Beipackzettel: Bei Fragen kann der Apotheker weiterhelfen


Beipackzettel von Medikamenten können verunsichern. Laut einer repräsentativen Umfrage des "Senioren Ratgeber" verweigern 41 Prozent der ab 60-Jährigen die Einnahme, wenn sie im Beipackzettel von Nebenwirkungen lesen. "Dort sind alle denkbaren Risiken aufgelistet", sagt Ursula Funke, Apothekerin aus Wiesbaden. Andere werfen den Zettel weg, weil er zu lang oder kaum lesbar ist oder zu viele Fachbegriffe enthält. 

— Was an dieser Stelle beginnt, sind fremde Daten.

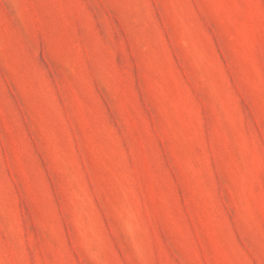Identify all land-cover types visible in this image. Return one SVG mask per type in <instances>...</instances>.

Beipackzettel: Zu lang, zu viele Fachbegriffe

Im persönlichen Gespräch gelingt es der Pharmazeutin meist, Risiken einzuordnen und Kunden viele Ängste zu nehmen. Was aber, wenn Patienten das Kleingedruckte erst zu Hause lesen? Bedenklich findet Apothekerin Funke es auch, "wenn jemand nicht versteht, warum eine Arznei überhaupt hilft". Darunter leidet die Therapietreue, kritisiert auch Dr. Barbara Keck von der "Arbeitsgemeinschaft Beipackzettel". Bereits seit 2006 fordert der Zusammenschluss von Arzneimittelherstellern, Patientengruppen und Seniorenvertretern, die medizinischen Gebrauchsanweisungen leserfreundlich zu gestalten.

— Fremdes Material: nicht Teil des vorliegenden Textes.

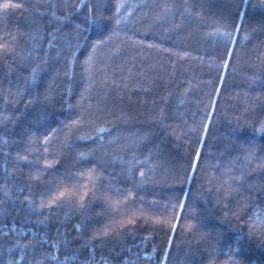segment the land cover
I'll return each instance as SVG.
<instances>
[{
	"label": "trees",
	"instance_id": "trees-1",
	"mask_svg": "<svg viewBox=\"0 0 264 264\" xmlns=\"http://www.w3.org/2000/svg\"><path fill=\"white\" fill-rule=\"evenodd\" d=\"M79 2L0 0V6L22 5L0 7V44L11 49L0 51V264H55L43 251L64 264H264V134L255 131L264 121V0H249L243 18L235 10L244 7L241 0H123L119 25L111 18L117 0H99L103 8L93 15L108 18L99 26L83 23L86 8L62 27L49 23L53 12L64 15L72 11L66 3ZM76 24L87 29L79 38ZM98 39L104 43L93 51ZM149 149L155 158L145 169L157 167L126 206L111 208L105 197L110 203L123 196L109 191V174L128 187L117 174L132 151L142 159ZM177 168L193 180L176 183ZM225 168L231 176L242 174L243 183L229 180ZM61 186L75 195L47 227L20 203L30 192ZM181 189H190L183 211L173 209ZM84 194L86 207L75 212ZM132 212L137 222L125 226L123 238L86 243L94 230L115 227ZM193 216L200 221L195 231L187 228ZM85 217L88 229L79 239L51 248L47 240L63 239L58 233L78 236L74 225ZM33 239L43 248L23 251Z\"/></svg>",
	"mask_w": 264,
	"mask_h": 264
},
{
	"label": "snow or ice",
	"instance_id": "snow-or-ice-1",
	"mask_svg": "<svg viewBox=\"0 0 264 264\" xmlns=\"http://www.w3.org/2000/svg\"><path fill=\"white\" fill-rule=\"evenodd\" d=\"M241 3L243 4V8L240 7V4H237L235 6V10L238 14L239 17L243 18L247 13L245 11V9L247 8L248 4H249V0H241ZM124 3L123 0H117V3L114 4V9L115 11L112 14V19H114V23L119 25L121 23V19L119 18H115L116 17V13H119L121 8L124 7ZM255 6V5H253ZM262 6H264V3H262ZM5 9L9 8V7H22V5L20 4H11V3H5L2 6ZM64 7L67 8H71L72 11H68L66 12L64 15L61 16H57L55 12L52 13L53 16V20L49 21V23L52 24H59L61 25V27L63 26L64 22H71V19L73 17L74 14H76L80 9L86 8L87 9V13L84 16V20L83 23L85 25H88L89 23L91 24H95L97 26H99L100 22L102 21V19H108L106 17H102V15H93L94 12L99 13L101 11V9L103 8V5L99 2V0H88V2L86 3L85 0H80V2L78 4H65ZM165 7H170L169 5H165ZM187 7V5H186ZM197 15H199L200 13L197 12ZM178 27V25H177ZM234 27L239 30V28L241 27L240 24L236 23L234 24ZM61 29L59 27L54 28V31L59 32ZM87 31L86 28L82 29L81 24H76L74 27V31L76 32L77 38H79L80 32L81 31ZM260 30L264 31V23L261 24L260 26ZM225 35L229 36L230 39H233V37H231L230 33H225ZM109 37H104V40H107ZM53 39H55V37H53ZM12 40H15V37H12ZM104 40H96L92 43V49L93 51L96 49L97 45H100L102 43H104ZM10 47L9 44L4 43V44H0V51H10ZM234 51V49H226V54L231 57L232 52ZM227 60L224 61V66L227 67L228 65ZM38 73V68L34 67L31 70V76H32V81L30 82H34L35 80V76ZM223 80V77H221V81ZM29 82V83H30ZM215 91L217 92V94H219L220 89L217 88L215 89ZM32 101H29L28 103H31ZM212 105H213V109L214 106L216 104L215 100L211 101ZM212 113H208L209 118L211 117ZM73 124L76 123V121L72 122ZM202 129L204 131V133H207L208 128H209V124H203ZM56 130L53 129V132H55ZM98 132H103L105 131L103 128H100L97 130ZM190 131H196L195 128L190 129ZM255 131L264 134V121H262L260 123V126L255 129ZM51 133H49L48 135H45L43 137V141L42 143L44 145H46L49 142ZM89 139H92V137H88ZM146 138V134L145 136L141 137L138 140V143L143 145L144 140ZM201 143H203V140L201 139ZM158 151V150H157ZM45 152H47V148L45 147ZM81 157H83L85 155V153L81 152L79 154ZM132 155V159L127 161V167L122 169L120 173H118L117 175L119 176L120 179V183H123L124 185H127L128 187L125 188H121L119 186V184L117 183L116 180V176H113L111 173L109 174V178H108V184L110 186H114V187H110L109 191L110 192H114L118 195L123 196V199L117 200V201H112L109 203V197L106 196L105 197V202L106 204H109V206L113 209H115L117 204L120 205H125L127 204L129 197H134V190L136 189H140L142 187V185L146 182L147 178H148V171L154 169L155 167H157V164L153 163V164H149L148 169H145V162L149 161L150 159H154V154L153 151L151 149L148 150V154L147 155H143L142 159L137 158V154L135 151H132L131 153ZM196 160L198 161L200 156H201V152L200 150H196ZM17 158L21 161H28V155H24L21 156L19 153H17ZM57 163H59V161H57ZM47 167H52L51 164H48ZM189 167L191 168L192 172L194 173L198 167V164L193 162L190 163ZM137 168H139V172L137 175ZM90 173L95 172V166L89 170ZM232 172V169L229 168H225L223 175H227L229 176V180H231L232 182H236V183H243V175L241 174L239 177H235V176H231L230 173ZM71 175V174H69ZM80 175H83V173H80ZM36 179H38V176L35 177ZM174 180L176 183L178 184H184L186 182H191L193 180V175L187 171L184 170L183 172H181L180 168L176 169V173L174 176ZM224 183H228V181H224ZM220 189L218 188L217 191H219ZM182 192V196L183 198L180 197V195H177L176 200H177V204L173 205V209H175L177 207V205L179 206V208L181 209V211H183V209L187 206L188 203V197H189V193H190V189L185 190V189H181L180 190ZM261 192H264V187H262L260 189ZM124 193H127L126 195ZM5 195L8 196L9 193L6 191ZM34 195H37L39 197V202L37 203V201L35 199H33L32 197ZM75 195V193H69L68 189L64 186H61L58 190H53L52 188H46L44 190H42L39 193H29V195H26L23 197L22 200H20L21 204H24L25 202H27L28 205V213L29 214H33V213H39L38 216V220L37 222L40 223L41 225H45V227L48 226V222L50 221V219L52 218V216L55 215V210L58 208H62L64 207L66 204L71 205V200H72V196ZM85 195H80L79 198L76 200V204L74 206V211L75 212H82L85 207H86V200H85ZM225 197H229L231 195L230 192H225L224 193ZM47 209V213L45 214L42 210ZM19 211V209H18ZM238 214V213H234ZM136 216L135 212H132L131 214H129L127 216L126 219H121L118 221H114L113 223L115 224V227H110V226H105L103 229H97L94 230L92 232V234L88 237V240L86 241V243L91 242V241H96V240H100L103 241L104 239L111 237V236H115L116 238H123V230L125 229L126 225H135L136 224V219L134 218ZM178 219V217H177ZM251 219V218H250ZM193 220H195L196 222H189L187 225V228L189 230H193L195 231L198 226H200V221L196 219L195 216H193ZM156 223L158 224H164V223H169V221L167 220H158L156 221ZM83 225V230L81 228V226ZM74 229L78 232V236L73 237L71 240L68 239L67 237V231L70 230H66L65 233H58V236L63 237V239H54V240H47V238H45L47 240L48 243L51 244V248L55 251H59L60 249V245L64 244L66 247H70L71 243L73 240L75 239H79L80 236L83 234V231H86L88 229V220L87 217H85L83 220H81L80 223L75 224L74 225ZM174 229V226H173ZM5 236H7V234H4ZM43 237V233L40 234ZM205 234L201 233V238H203ZM171 240L168 241V245L171 246ZM16 244H19V241L16 242ZM16 244H13L12 247H15ZM29 247H31V249L33 251L37 250V249H42L43 248V244L41 242V240L38 239H33V240H29L28 243L24 244L21 246L23 251H26L29 249ZM42 256L45 257H49L51 259V261H54L55 264H64V261H60L59 257L57 255L54 254L53 251H43ZM168 256V252L165 249L164 251V257L166 258ZM69 259V257L65 256V261H67ZM14 264V262H13ZM34 264H40V261L37 260L34 262ZM160 264H163V261H160ZM209 264H211V261L209 262Z\"/></svg>",
	"mask_w": 264,
	"mask_h": 264
}]
</instances>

Was Angaben im Beipackzettel bedeuten

1. Einnahmezeit

Vor dem Essen: mindestens 30 Minuten vor einer Mahlzeit

Mit dem Essen: das Medikament mit der Speise einnehmen oder unmittelbar nach der Mahlzeit


2. Einnahme-Häufigkeit

Einmal täglich: je nach Wirkstoff sinnvollen festen Zeitpunkt für die Einnahme festlegen

Zweimal täglich: morgens und abends, falls nicht anders verordnet

Dreimal täglich: morgens, mittags und abends einnehmen, etwa um 8, um 13 und
um 18 Uhr


3. Nebenwirkungen

Selten: Kommt bei weniger als einem von 1000 Behandelten vor

Gelegentlich: Weniger als einer von 100 klagt über unerwünschte Begleiterscheinungen

Häufig: Einer bis zehn von 100 reagiert so auf das Mittel

Einige Pharmaunternehmen bieten diesen Service bereits und stimmen die Lesbarkeit der Gebrauchsinformationen mit Patientenverbänden ab. Um Blutdruckpillen oder Schmerzpflaster verständlich zu erklären, setzen Hersteller zudem verstärkt aufs Internet.

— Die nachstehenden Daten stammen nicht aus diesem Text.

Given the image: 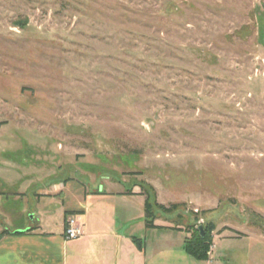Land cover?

Vier Tipps zu Beipackzetteln

1. Fragen Sie!

Lassen Sie sich vom Apotheker beraten, besonders wenn Sie ein Mittel zum ersten Mal verschrieben bekommen. Fragen Sie, wofür, wann und in welcher Dosis Sie die Arznei einnehmen müssen. Notieren Sie sich die Antworten auf diese W-Fragen in Kurzform auf der Arzneischachtel. Der Apotheker erklärt Ihnen auch mögliche Wechselwirkungen mit anderen Mitteln.

2. Lesen Sie aufmerksam!

Nehmen Sie sich Zeit, um die Packungsbeilage durchzugehen. Schreiben Sie auf, was Sie nicht verstehen, und besprechen Sie, was unklar geblieben ist, mit dem Arzt oder Apotheker.

3. Machen Sie es sich leichter!

Bitten Sie Ihren Apotheker, den Beipackzettel in größerer Schrift auszudrucken. Sie können das auch selbst tun, wenn Sie zu Hause ins Internet gehen.

4. Melden Sie sich!

Lassen Sie sich nicht verunsichern. Die Hersteller müssen im Beipackzettel sämtliche Risiken aufzählen, die Sie aller Wahrscheinlichkeit nicht betreffen. Aber wenn Sie unmittelbar auf die Einnahme eines neuen Medikaments mit Nebenwirkungen reagieren, die nicht im Beipackzettel stehen, sagen Sie das Ihrem Apotheker. Ihre Beschwerden meldet er der Arzneimittelkomission, die bei Verdacht das Medikament kontrolliert.